Toda tarde, estimulava a memória relendo trechos de seus antigos diários, recordando a figura que nunca deixara de ser. Uma camponesa de oito anos, mirrada, cheia de calo nos pés, jogava futebol, subia nas arvores, batia nos meninos e nadava completamente nua no rio. Nessa época, complexo algum existia, a liberdade a guiava. Com doze anos, foi forçada a fazer corte e costura e sair do time de futebol. Seu cabelo era mantido longo contra a sua vontade, aprendeu a se maquiar. Ter vagina se tornou alguma coisa.

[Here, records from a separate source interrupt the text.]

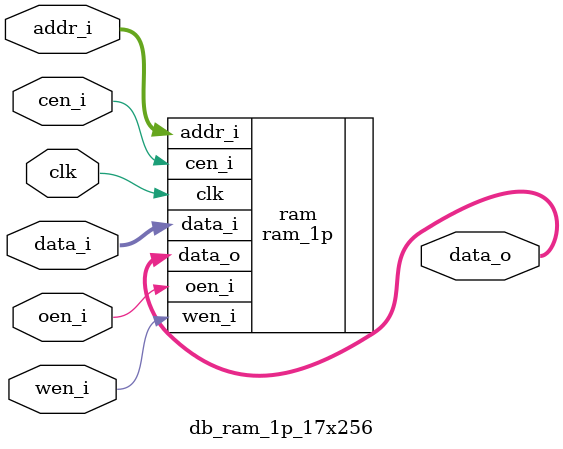
<source format=v>

`include "enc_defines.v"

module db_ram_1p_17x256 (
  clk    ,
  cen_i  ,
  oen_i  ,
  wen_i  ,
  addr_i ,
  data_i ,
  data_o
);

//*** PARAMETER DECLARATION ****************************************************

  localparam Word_Width = 17 ;
  localparam Addr_Width = 8  ;


//*** INPUT/OUTPUT DECLARATION *************************************************

  input                     clk    ;
  input                     cen_i  ;
  input                     oen_i  ;
  input                     wen_i  ;
  input   [Addr_Width-1:0]  addr_i ;
  input   [Word_Width-1:0]  data_i ;
  output  [Word_Width-1:0]  data_o ;


//*** MAIN BODY ****************************************************************

  ram_1p #(
    .Addr_Width    ( Addr_Width    ),
    .Word_Width    ( Word_Width    )
  ) ram (                          
    .clk           ( clk           ),
    .cen_i         ( cen_i         ),
    .oen_i         ( oen_i         ),
    .wen_i         ( wen_i         ),
    .addr_i        ( addr_i        ),
    .data_i        ( data_i        ),
    .data_o        ( data_o        )
    );


endmodule

</source>
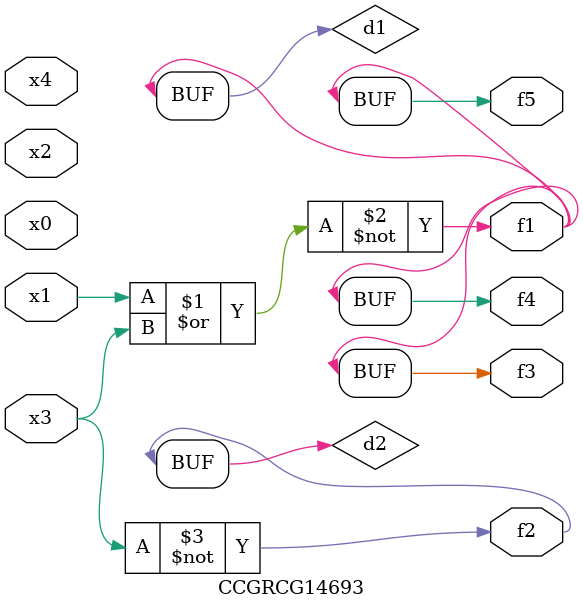
<source format=v>
module CCGRCG14693(
	input x0, x1, x2, x3, x4,
	output f1, f2, f3, f4, f5
);

	wire d1, d2;

	nor (d1, x1, x3);
	not (d2, x3);
	assign f1 = d1;
	assign f2 = d2;
	assign f3 = d1;
	assign f4 = d1;
	assign f5 = d1;
endmodule

</source>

Hoje, dá graças a vagina; sabe moda, corte e costura. Suas roupas são impecáveis, transforma rímel de farmácia em cílios postiços semi-naturais. As vezes se sonha uma drag queen, seres iluminados. Só não iluminam mais que a santa, a própria vagina. Destona apenas quando o assunto é tênis, pode estar usando o look mais formal do mundo, jamais abandona uma de suas marcas.

“Sai tuiú, se não parar, dou um chute na sua bunda” rosnou enquanto batia a botina conduzida por belas coxas cobertas com uma saia jeans nos joelhos. Ser assediada era ofensivo, jamais coisifiquem a vagina perto dela, cometeria crimes pelos seus ideais.

Na faculdade, única presente em seu pequeno interior, relembrava suas travessuras no dormitório feminino. Krystal gostava de ver outras vaginas além da sua. Tamanha era a variedade, que pensou em mudar de história para medicina, estudar ginecologia. Engraçado, sempre viu a vagina pela vagina como um símbolo social, motivação para sua graduação ter sido o curso que seguia, mas biologicamente ela era ainda mais linda. Não se tocava até então. Passou não somente a tocá-la, como tocar as coleguinhas. Krystal deixou de ser conhecida como a namorada difícil, para o melhor namorado. Odiava ser masculinizada, e achava absurdo mulheres esperarem mais dos outros – ainda mais homens – do que de si mesmas em relação ao próprio corpo. Aqui jaz a sua verdadeira entrada para o ativismo feminista.

Depois de lembrar da infância, adolescência, início da vida adulta, segue confiante com o estudo atual, porque mesmo abominando o presente, sua concretude de agora será sua nova base. A vaginização do mundo não pode parar, nunca.